Why Can’t We Share Bathrooms?

Maybe I’m a little late to this topic, but I just don’t understand what is going on in North Carolina.  I don’t understand the arguments.

In summary, North Carolina is requiring people use bathrooms that match the gender on their birth certificate, rather than the gender they identify with.

Here’s a quote from the Washington Post article I just linked:

“Supporters say the new law protects all people from having to share bathrooms with people who make them feel unsafe.”

Do you know what a transgender person feels when they’re going to a public restroom?  A little bit of stress, and an insatiable need to pee.

I just don’t get the big deal.

“But Brian!” cried the Strawman. “Laws enabling transgender people the use of bathrooms they identify with will allow predatory male rapists to go into women’s restrooms.  Don’t you fear for the safety of your wife and daughter?”

If I thought the fear reasonable, then yes, I’d be concerned.  But as far as I can tell, a predatory rapist isn’t concerned with entering a women’s restroom legally.  A law preventing transgender men and women from entering a restroom isn’t going to stop a rapist.
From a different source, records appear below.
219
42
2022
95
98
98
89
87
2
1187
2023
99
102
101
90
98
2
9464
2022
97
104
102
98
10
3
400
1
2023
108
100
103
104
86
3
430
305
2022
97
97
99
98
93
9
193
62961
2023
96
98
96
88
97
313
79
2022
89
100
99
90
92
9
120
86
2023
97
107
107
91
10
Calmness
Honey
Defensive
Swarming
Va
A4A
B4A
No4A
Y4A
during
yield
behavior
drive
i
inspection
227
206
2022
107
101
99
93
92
The people in favor of laws like what North Carolina passed refer to the safety of women.  These people don’t voice any concern over the safety of men.  Not only because the whole attitude behind the notion is one of coddling and misogyny, but also, no one is really concerned with gay men raping men in the bathroom.  We’re not concerned with it, because it isn’t a reasonable fear, because public bathroom are not where most of these attacks are taking place.

Here’s another link listing statistics on rape and attempted rape.  It’s full of sad statistics, but there are silver linings.  Rape, like other criminal activities in the U.S., is on the decline.  And, when rape is occurring, it’s not being done by strangers, away from home.  Which means the predatory rapist stalking bathrooms is infrequent enough to almost be mythological.
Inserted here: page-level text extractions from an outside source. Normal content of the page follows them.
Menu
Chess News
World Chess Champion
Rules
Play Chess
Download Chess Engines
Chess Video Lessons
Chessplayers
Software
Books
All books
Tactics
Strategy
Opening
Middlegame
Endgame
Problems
Yes, I’m sure it happens, and that is sad.  But it is not happening enough to pass laws that discriminate against people that are already having a rough time.

Seriously, we should stop worrying for the sake of worrying, and just let people answer Nature’s Call wherever they feel most comfortable.  I hope North Carolina, and other legislators emboldened or inspired by North Carolina’s efforts, come to their senses.